Friday, September 11, 2009

200%

m and m was never fun. sometimes i would walk out feeling i'd just escaped by the skin of my teeth. sometimes i would feel like my teeth had had too close a shave. but once...just once, it could have been worse.

it was a pretty standard call. it was very busy. in the early evening i was called to casualties for a patient with severe abdominal pain. when i examined him it was clear there was something seriously wrong inside. he had a classical acute abdomen with board-like rigidity. he clearly had a perforated peptic ulcer and needed surgery. i set my house doctor to work to get him admitted and on the list. meanwhile i went back to theater to work through the number of equally critical patients already on the list.

things then settled down into a rhythm. i was in theater with a student operating the cases one after the other while the house doctor separated the corn from the chaff in casualties. finally it was time to do the laparotomy for the guy with the acute abdomen. i needed to shoot through casualties before we started so i decided to swing past the ward and make sure the guy was still ok.

the ward was dark. pretty much everyone was asleep. without wanting to wake the other patients i turned on the small bedside light of my patient. even in that dim light i could see a bit of oral thrush. i was surprised. i was thinking to myself how the hell did i miss that in casualties. i felt his abdomen. it was no longer quite so tender. i turned to the student.
"see why it is important to make your decision before giving opioids?" i said with an air of authority. "now he is actually not so tender but he definitely had an acute abdomen. we must go ahead with the operation."

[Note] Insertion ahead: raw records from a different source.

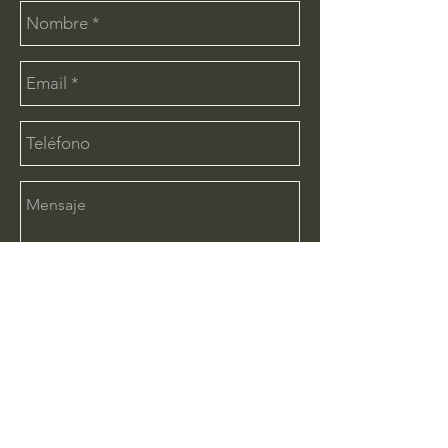
Enviar
CONTÁCTANOS:
info@deimx.com
(33) 1110-2456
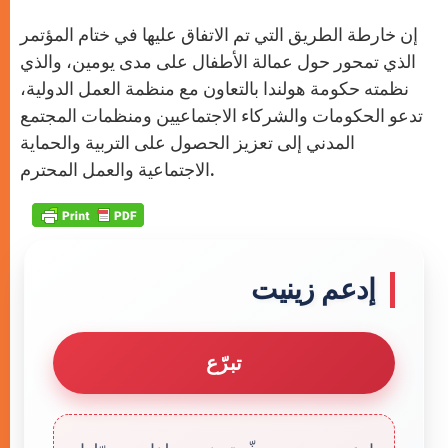
إن خارطة الطريق التي تم الاتفاق عليها في ختام المؤتمر
الذي تمحور حول عمالة الأطفال على مدى يومين، والذي
نظمته حكومة هولندا بالتعاون مع منظمة العمل الدولية،
تدعو الحكومات والشركاء الاجتماعيين ومنظمات المجتمع
المدني إلى تعزيز الحصول على التربية والحماية
الاجتماعية والعمل المحترم.
إدعم زينيت
تبرّع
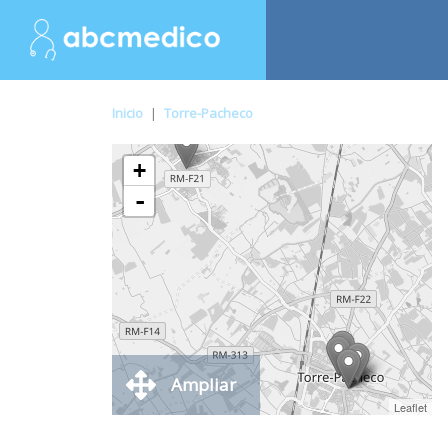
Inicio
|
Torre-Pacheco
+
-
Ampliar
Leaflet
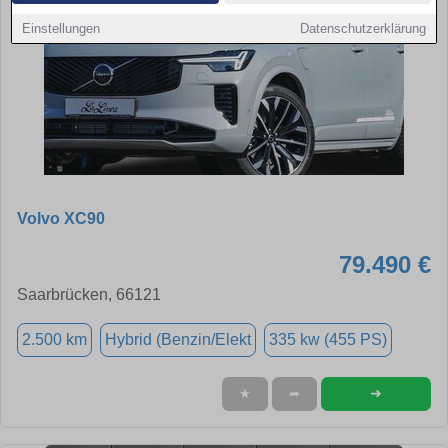
Einstellungen
Datenschutzerklärung
Volvo XC90
79.490 €
Saarbrücken, 66121
2.500 km
Hybrid (Benzin/Elekt
335 kw (455 PS)
➜
★
➦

i quickly felt for lymph nodes. he had them everywhere. once again i was quietly thinking that my clinical skills must be slipping because that i also didn't pick up in casualties. i kept this new information to myself. imagine the shock to the student if he realised i was not all knowing. i just didn't want to be responsible for that level of devastation in his life. but i started considering other causes for his condition. it was clear he had aids and tb abdomen started looking like a possibility.

while we were still with the patient, the theater personnel arrived to take him to theater. i told them to get things going so long while i quickly shot down to casualties to evaluate a patient the house doctor was unsure about. and off i went at a brisk walk.

i walked into casualties. the house doctor led me to the patient in question, but as we approached his bed my blood went cold. in the exact bed where my acute abdomen had been lying about four hours previously was my acute abdomen still lying there!! i turned and ran back to theater. fortunately i was in time.

later i found out what had happened. once we had admitted the acute abdomen, the porter had come in to take him to the ward. one of the patients lying in casualties was a guy that had just come in. his hiv had wreaked havoc in his life causing a number of unpleasant things, including aids dementia syndrome. the exchange went something like this;

"timothy mokoena? is there a timothy mokoena here?" the porter called out.
"here i am, but it's not mokoena. it's magagula."
"ok, timothy magagula, i'm going to take you to the ward."
"ok, but it's not timothy. it's michael."
"ok, michael magagula. let's go."

and thus michael magagula, the aids dementia patient (not to be confused with timothy mokoena, the acute abdomen patient), thinking he had just jumped the queue to see a doctor was carted off to the ward and prepared for theater. he even signed for a laparotomy without even having seen a doctor.

in the end it all turned out well. timothy got his operation and the hole in his stomach was patched. michael was referred appropriately to the physicians. but i couldn't help wondering how this could have looked in the next m and m meeting.

"well, prof, the patient died on the table basically because i operated him unnecessarily."
"and how is the other patient? the one you should have operated?"
"well, he died too because i didn't operate him."

200% mortality for one operation. not easy to achieve.